Dopo oltre due anni alla guida della regione, tra il Tar che non dà tregua e bastona un giorno sì e l’altro pure, servizi che non funzionano, reparti che chiudono e personale sempre più in affanno tutto quello che Zingaretti sa fare è tirare fuori gli steward dal suo comico cilindro.
Ennesima trovata pubblicitaria che non risolverà i problemi del sovraffollamento nei pronto soccorso. Le criticità sono note, non servono sentinelle armate di tablet per scoprirle: le strutture lamentano mancanza di personale e posti letto ma dovranno accontentarsi degli assistenti di sala.

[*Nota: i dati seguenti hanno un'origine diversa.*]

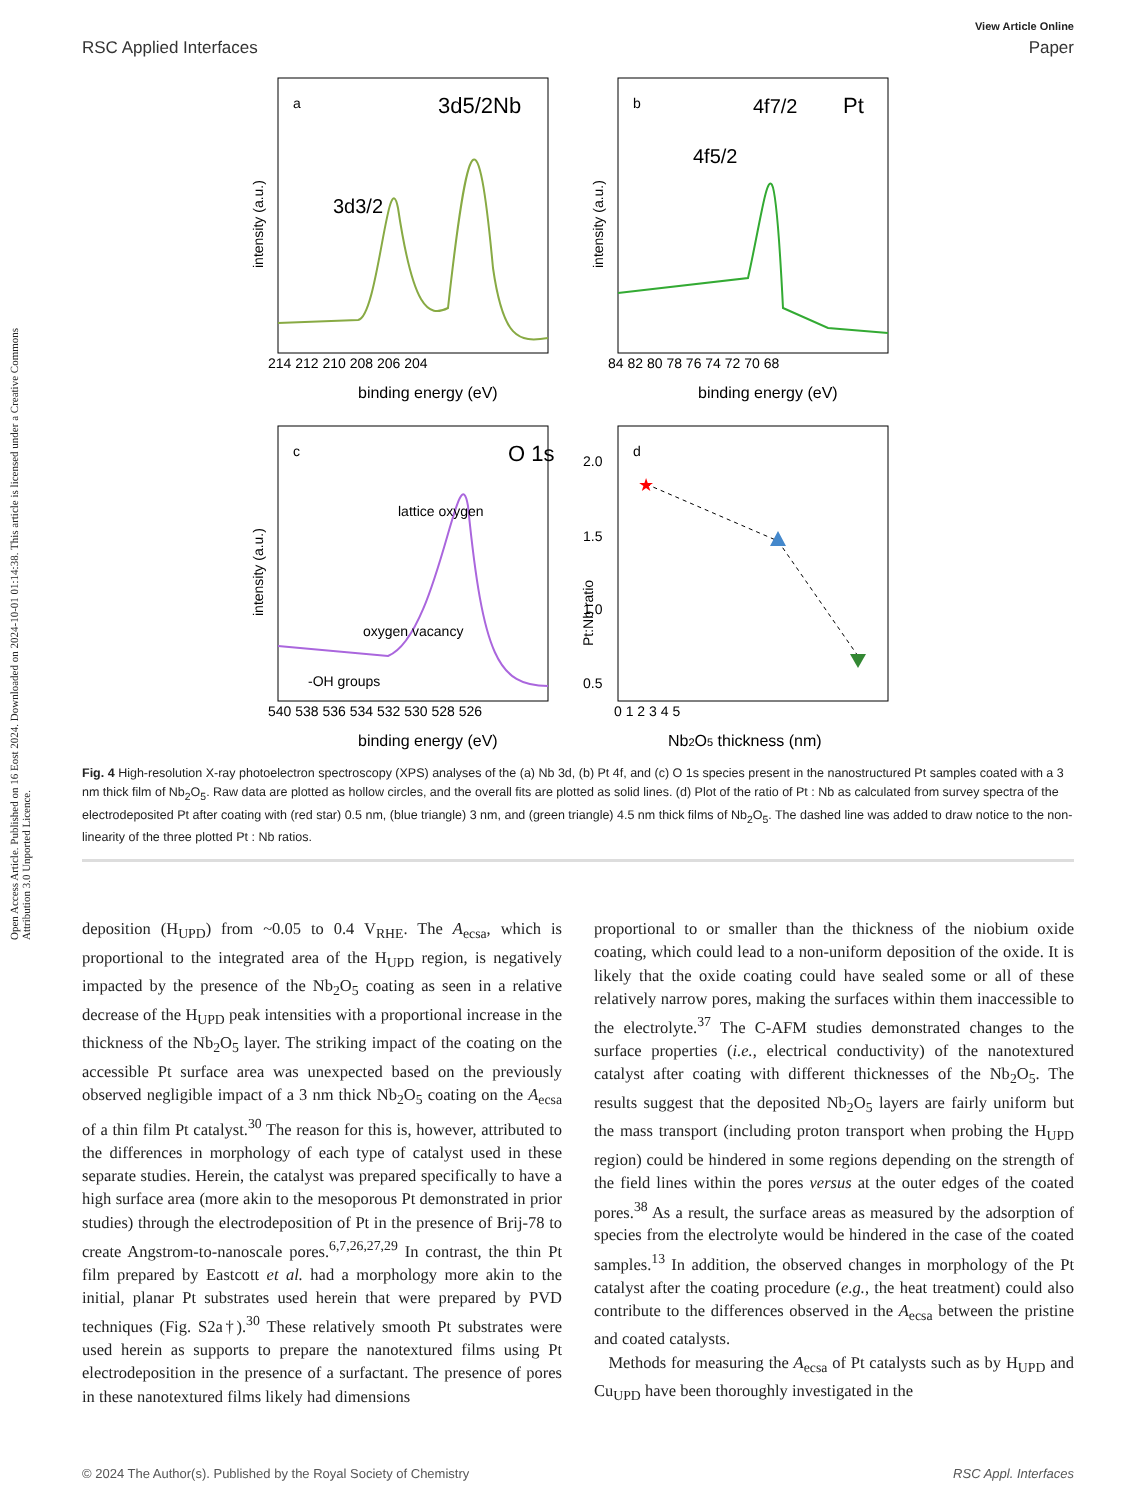Open Access Article. Published on 16 Eost 2024. Downloaded on 2024-10-01 01:14:38. This article is licensed under a Creative Commons Attribution 3.0 Unported Licence.
View Article Online
RSC Applied Interfaces Paper
a
3d5/2
Nb
3d3/2
214 212 210 208 206 204
binding energy (eV)
intensity (a.u.)
b
4f7/2
Pt
4f5/2
84 82 80 78 76 74 72 70 68
binding energy (eV)
intensity (a.u.)
c
O 1s
lattice oxygen
oxygen vacancy
-OH groups
540 538 536 534 532 530 528 526
binding energy (eV)
intensity (a.u.)
★
d
2.0
1.5
1.0
0.5
0 1 2 3 4 5
Nb2O5 thickness (nm)
Pt:Nb ratio
Fig. 4 High-resolution X-ray photoelectron spectroscopy (XPS) analyses of the (a) Nb 3d, (b) Pt 4f, and (c) O 1s species present in the nanostructured Pt samples coated with a 3 nm thick film of Nb<sub>2</sub>O<sub>5</sub>. Raw data are plotted as hollow circles, and the overall fits are plotted as solid lines. (d) Plot of the ratio of Pt : Nb as calculated from survey spectra of the electrodeposited Pt after coating with (red star) 0.5 nm, (blue triangle) 3 nm, and (green triangle) 4.5 nm thick films of Nb<sub>2</sub>O<sub>5</sub>. The dashed line was added to draw notice to the non-linearity of the three plotted Pt : Nb ratios.
deposition (H<sub>UPD</sub>) from ~0.05 to 0.4 V<sub>RHE</sub>. The A<sub>ecsa</sub>, which is proportional to the integrated area of the H<sub>UPD</sub> region, is negatively impacted by the presence of the Nb<sub>2</sub>O<sub>5</sub> coating as seen in a relative decrease of the H<sub>UPD</sub> peak intensities with a proportional increase in the thickness of the Nb<sub>2</sub>O<sub>5</sub> layer. The striking impact of the coating on the accessible Pt surface area was unexpected based on the previously observed negligible impact of a 3 nm thick Nb<sub>2</sub>O<sub>5</sub> coating on the A<sub>ecsa</sub> of a thin film Pt catalyst.<sup>30</sup> The reason for this is, however, attributed to the differences in morphology of each type of catalyst used in these separate studies. Herein, the catalyst was prepared specifically to have a high surface area (more akin to the mesoporous Pt demonstrated in prior studies) through the electrodeposition of Pt in the presence of Brij-78 to create Angstrom-to-nanoscale pores.<sup>6,7,26,27,29</sup> In contrast, the thin Pt film prepared by Eastcott et al. had a morphology more akin to the initial, planar Pt substrates used herein that were prepared by PVD techniques (Fig. S2a†).<sup>30</sup> These relatively smooth Pt substrates were used herein as supports to prepare the nanotextured films using Pt electrodeposition in the presence of a surfactant. The presence of pores in these nanotextured films likely had dimensions
proportional to or smaller than the thickness of the niobium oxide coating, which could lead to a non-uniform deposition of the oxide. It is likely that the oxide coating could have sealed some or all of these relatively narrow pores, making the surfaces within them inaccessible to the electrolyte.<sup>37</sup> The C-AFM studies demonstrated changes to the surface properties (i.e., electrical conductivity) of the nanotextured catalyst after coating with different thicknesses of the Nb<sub>2</sub>O<sub>5</sub>. The results suggest that the deposited Nb<sub>2</sub>O<sub>5</sub> layers are fairly uniform but the mass transport (including proton transport when probing the H<sub>UPD</sub> region) could be hindered in some regions depending on the strength of the field lines within the pores versus at the outer edges of the coated pores.<sup>38</sup> As a result, the surface areas as measured by the adsorption of species from the electrolyte would be hindered in the case of the coated samples.<sup>13</sup> In addition, the observed changes in morphology of the Pt catalyst after the coating procedure (e.g., the heat treatment) could also contribute to the differences observed in the A<sub>ecsa</sub> between the pristine and coated catalysts.
Methods for measuring the A<sub>ecsa</sub> of Pt catalysts such as by H<sub>UPD</sub> and Cu<sub>UPD</sub> have been thoroughly investigated in the
© 2024 The Author(s). Published by the Royal Society of Chemistry RSC Appl. Interfaces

E non venga a dirci il governatore, che altre Regioni hanno sperimentato gli steward perché, a differenza del Lazio, in quelle regioni la sanità non è commissariata, funziona bene da decenni e gli assistenti di sala rappresentano un servizio aggiuntivo. Nel Lazio invece Zingaretti sa soltanto collezionare ricorsi e fa tutto il contrario: nessuna delle sue miracolose ricette ha portato risultati, i pazienti potranno continuare a stare ore e ore sulle barelle in attesa di un posto letto che non arriverà, ma consolandosi con lo steward.